How the Cambodia Residential Price & Yield Index is built — and, just as importantly, what it can and cannot tell you. Methodology version 0.1.

What the index measures

Two things, kept deliberately separate because they answer different questions:

  • Advertised price per square metre (USD). The asking price of residential stock, normalised to a per-m² figure so units of different sizes are comparable. These are asking prices, not settled transaction prices — see the limitations below.
  • Indicative gross rental yield. Annualised advertised rent divided by advertised price, expressed as a percentage. It is a gross figure: it does not deduct service charges, vacancy, management, or tax. The honest, net picture is set out in our guide to reading Cambodian rental yields.

Coverage

The index currently spans 4 markets and 3 segments, quarterly.

  • Cities: Phnom Penh, Sihanoukville, Siem Reap, Kampot.
  • Segments: Condominium (mid-market), Condominium (high-end), Landed (borey).
  • Periods: 2024-Q1 to 2026-Q1. Phnom Penh, the deepest market, carries the full back-series; secondary cities are built up quarter by quarter as the sample matures.

How the index value is calculated

The pipeline is intentionally simple and transparent:

  1. Collect residential listings for each city and segment over the quarter.
  2. Clean — drop duplicates and obvious outliers, normalise to price per m².
  3. Aggregate to a representative price per (period, city, segment), recording the sample size behind each figure.
  4. Rebase each series so the base period (2024-Q1) equals 100. An index value of 103 means prices are 3% above the base period; 97 means 3% below.
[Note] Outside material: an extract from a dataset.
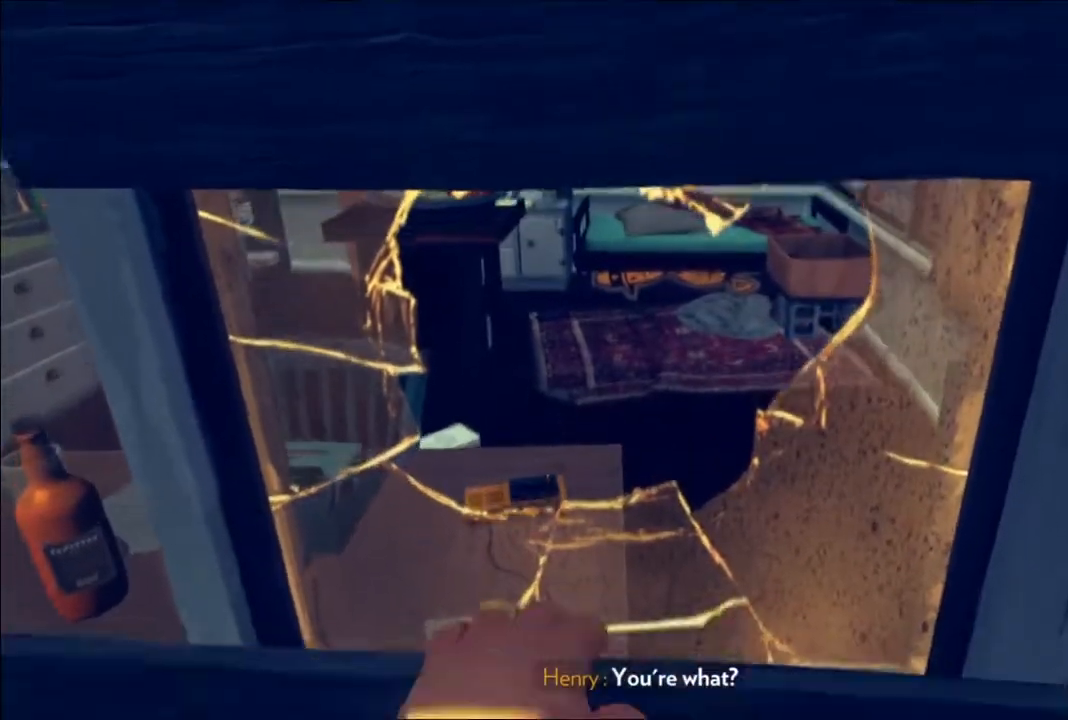
{"buttons": [], "left_stick": "center", "right_stick": "center", "events": []}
The headline number tracks one reference series — Phnom Penh, Condominium (mid-market) — because it is the most-traded, best-sampled slice of the market. Other series are shown alongside it rather than blended into a single composite, so no weighting choice is hidden from you.

Limitations — read these

Being independent means being honest about what the data is not. Cambodia is a thin-data market, and this index inherits those constraints:

  • Asking prices, not transactions. Cambodia has no comprehensive public register of settled residential prices. Advertised prices typically sit above achieved prices, especially in a soft market, so read levels with that bias in mind. Trends are more reliable than absolute levels.
  • Small samples in secondary cities. Sihanoukville, Siem Reap, and Kampot have far fewer listings than Phnom Penh; their figures are more volatile and carry the sample size (n) so you can weight them accordingly.
  • No hedonic quality adjustment yet. The index does not (yet) control for changes in the mix of listings — floor, finish, building age. A shift in what is being advertised can move the number independently of true price change.
  • USD-denominated. Pricing follows the market's US-dollar convention; it does not isolate riel movements.
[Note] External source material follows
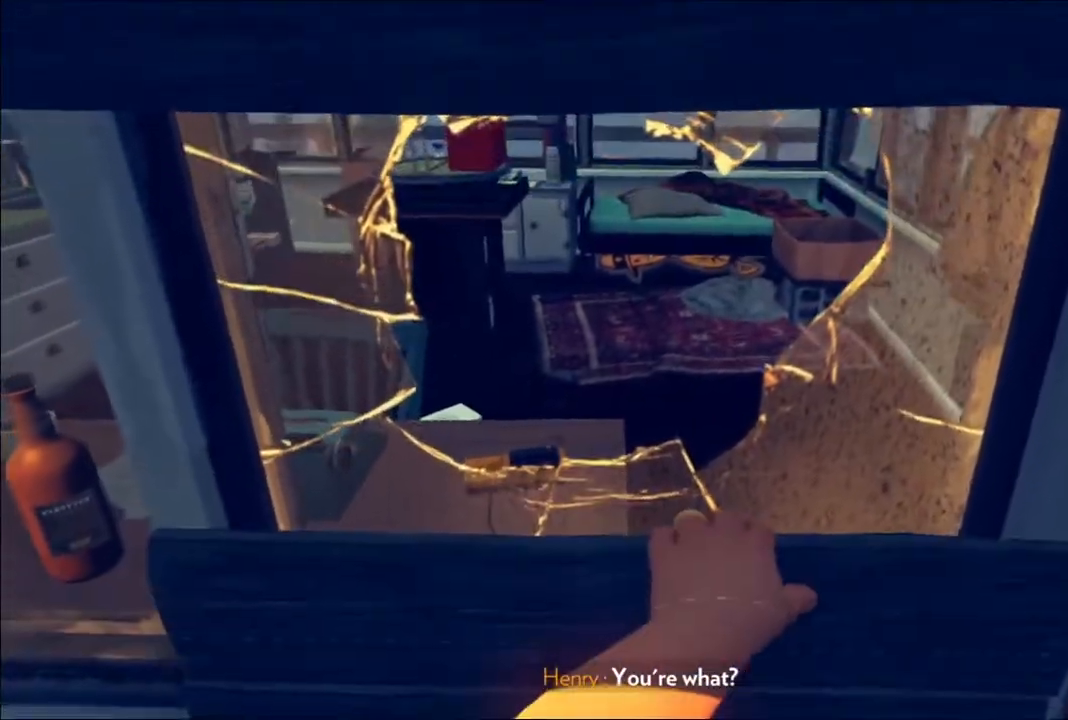
{"buttons": [], "left_stick": "center", "right_stick": "center", "events": []}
Update cadence & versioning

The index is published quarterly. This release was last updated 2026-04-15; the next is due 2026-07-15. The methodology carries its own version (0.1) — if we change how the index is built, the version increments and the change is noted in the changelog below, so a citation stays interpretable.
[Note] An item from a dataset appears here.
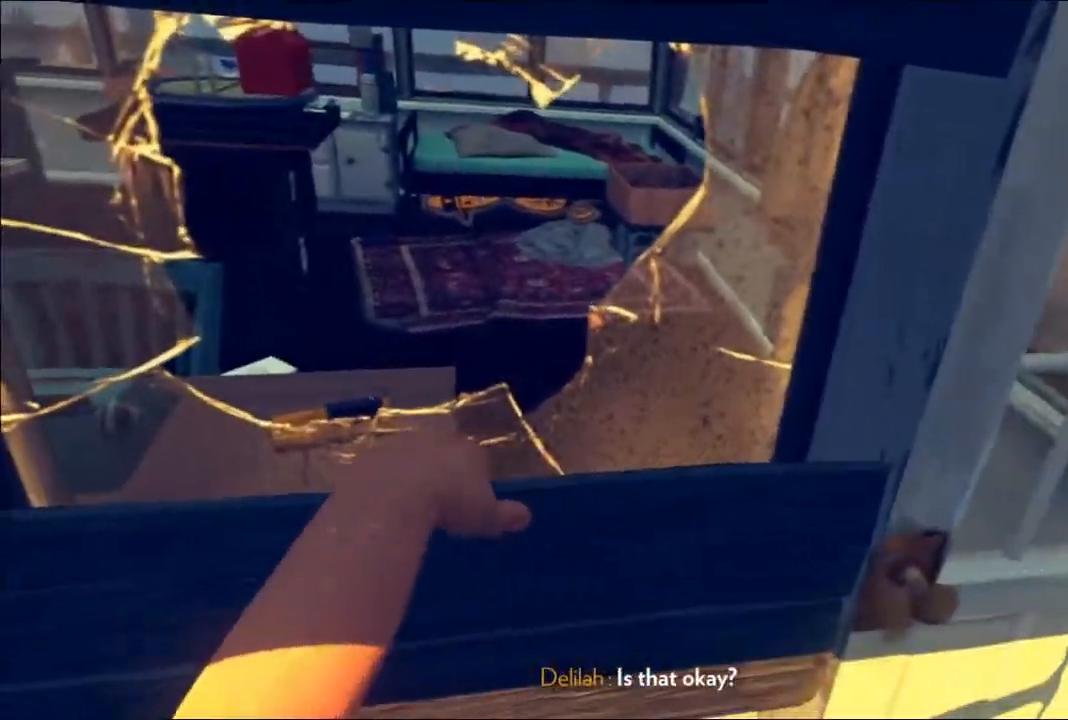
{"buttons": [], "left_stick": "center", "right_stick": "center", "events": []}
From sample to sourced data

This is the same path the rest of the platform took: ship the structure first, clearly labelled as illustrative, then drop sourced data into an unchanged schema. When real observations replace the sample set, the sample notices come down, the source is attributed, and every derived view — the page, the chart, the JSON and CSV downloads, the structured data — updates automatically. Nothing about how you read or cite the index changes.

Reuse & citation

The full dataset is free to download (JSON · CSV) and reuse with attribution and a link back to the index page. We would rather be the cited source than gatekeep the numbers.

Changelog

  • v0.1 — Initial structure: 4 cities, 3 segments, quarterly, rebased to 100 at 2024-Q1. Illustrative sample data.